Near the beginning of Science and Civilisation in China, vol 7 part 2, Joseph Needham argues that the most critical difference which distinguishes the past several centuries of Western science from medieval Chinese science is “the successful application of mathematical hypotheses to the systematic experimental investigation of natural phenomena”. I think this is right. Around the Tang and Song dynasties especially, China's technological progress was tremendous, probably the peak of both rate of progress and of overall achievement up to that point in history, but they never did the systematic mathematical-experimental natural philosophy that we take for granted now.
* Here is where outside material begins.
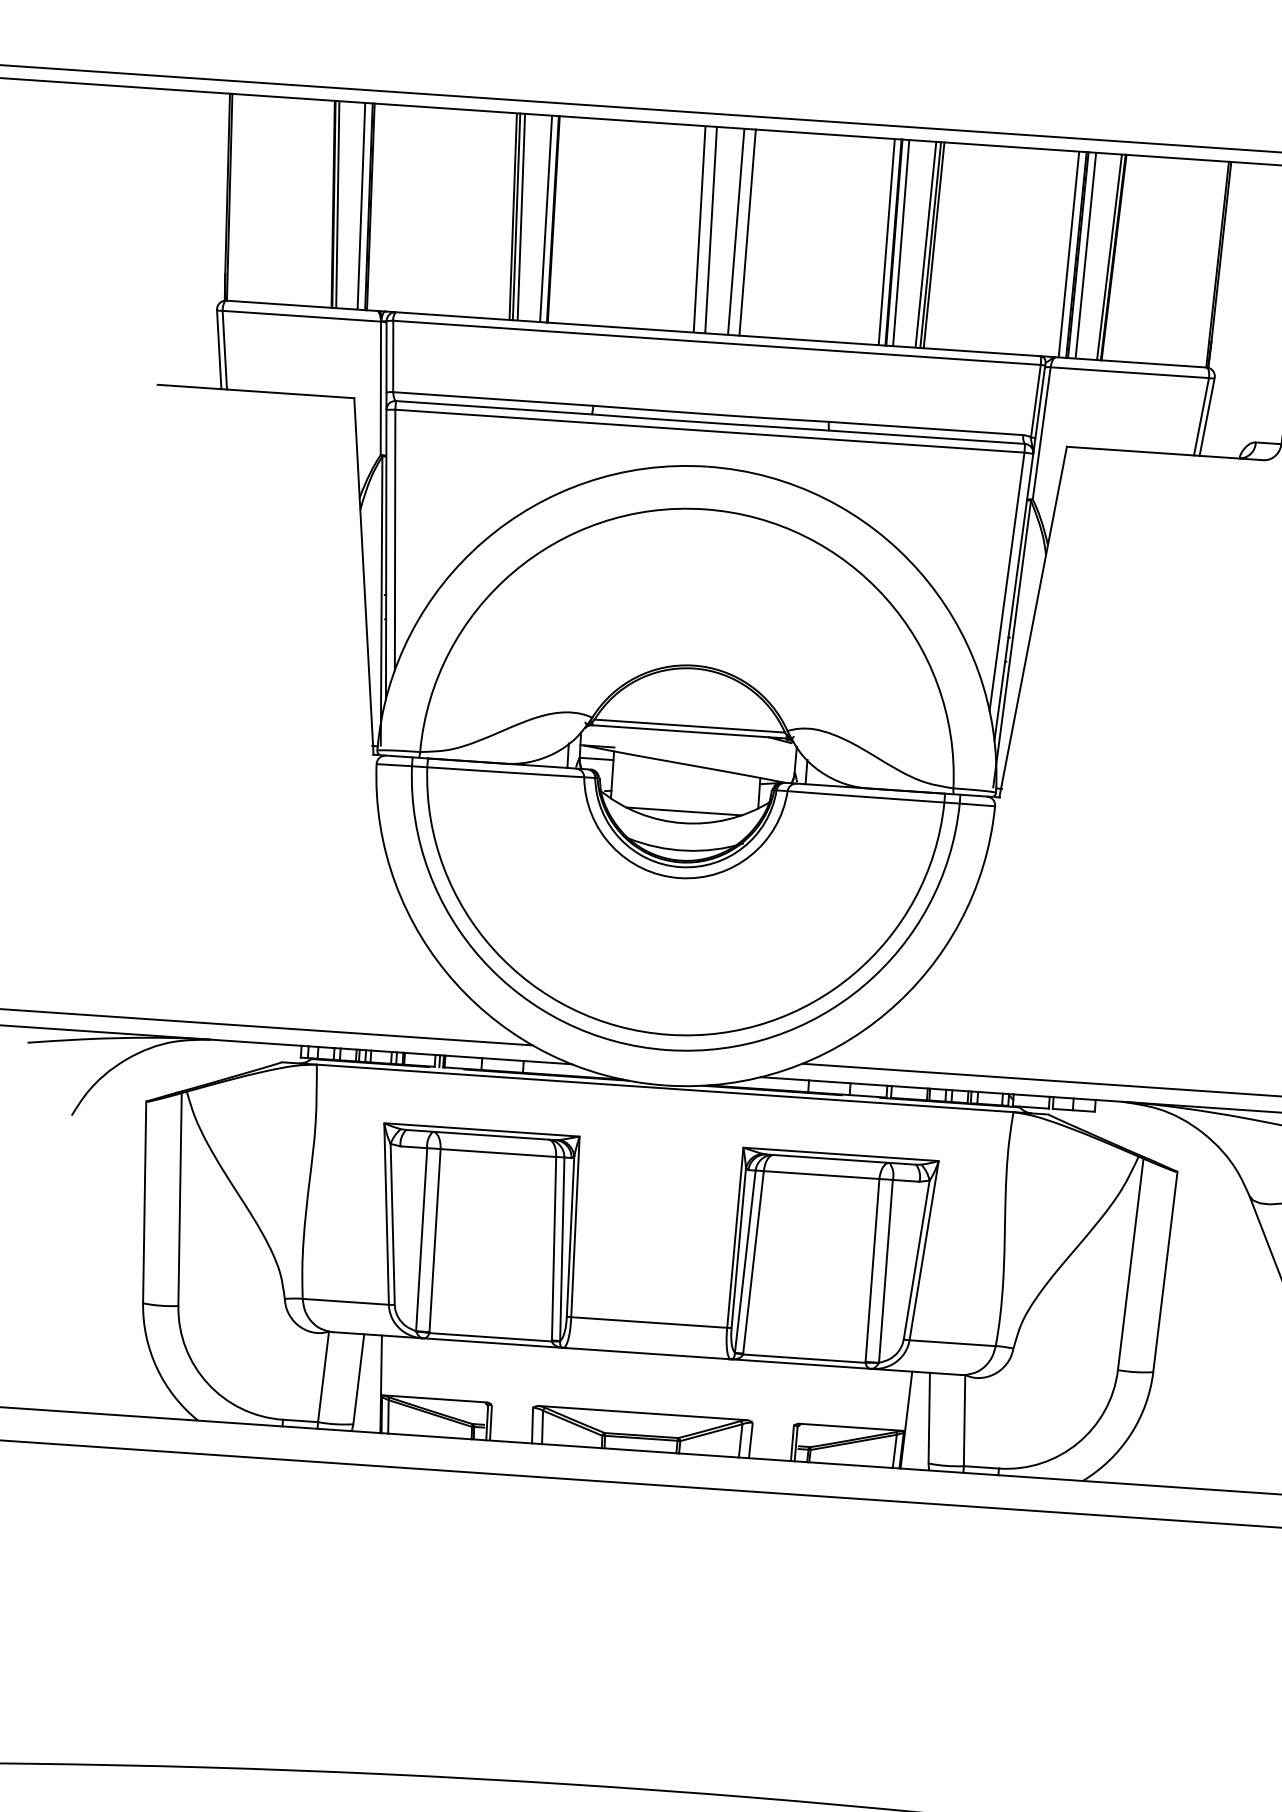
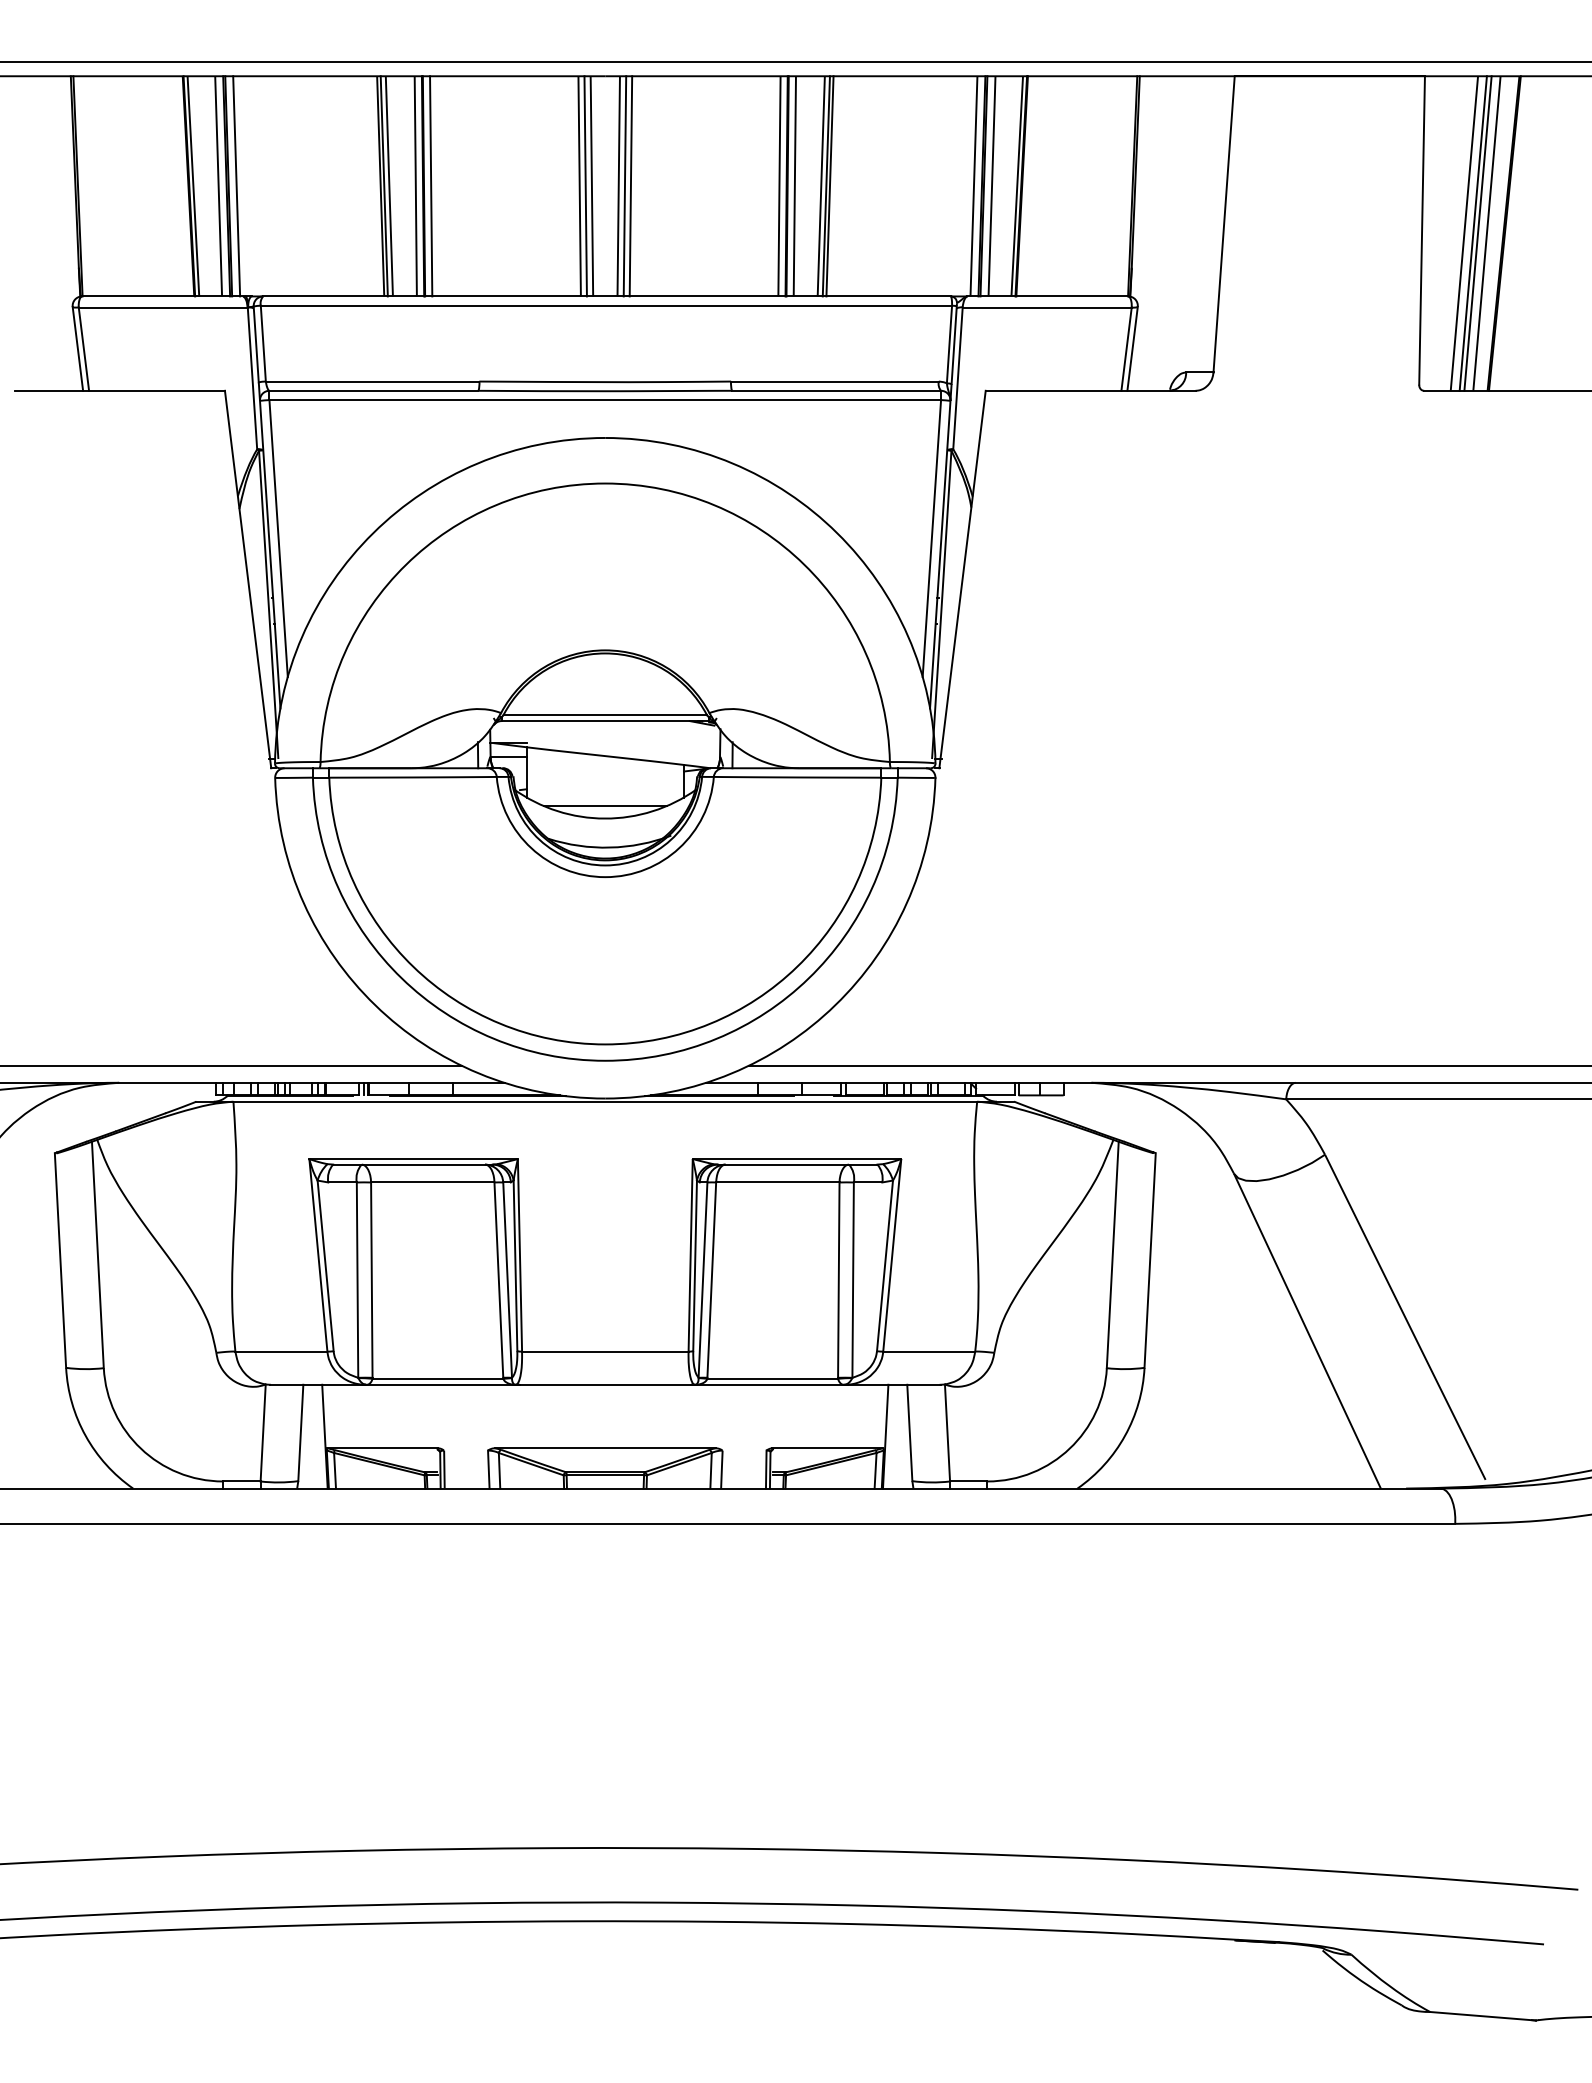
line: (378, 207) -> (236, 186), added
line: (560, 220) -> (431, 186), added
line: (705, 229) -> (585, 186), added
line: (741, 232) -> (624, 186), added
AFAIK, in all of recorded history, the Hellenistic Greeks were the only other people who did this systematic mathematical-experimental natural philosophy. It obviously paid off for them scientifically, and plausibly modern science might not exist without their example. Equally obviously, it stopped under the Romans—the legend of Archimedes' death is very poetic here.
I haven't yet read Russo's book and I don't know if his explanation for *why* it stopped under the Romans is correct. But the phenomenon he's trying to explain is very much a real one.
>>1565 Arguably we got mathematical science from the greeks, but I'd love to see a good historical analysis of how that happened. What greek texts were Newton and his predecessors reading?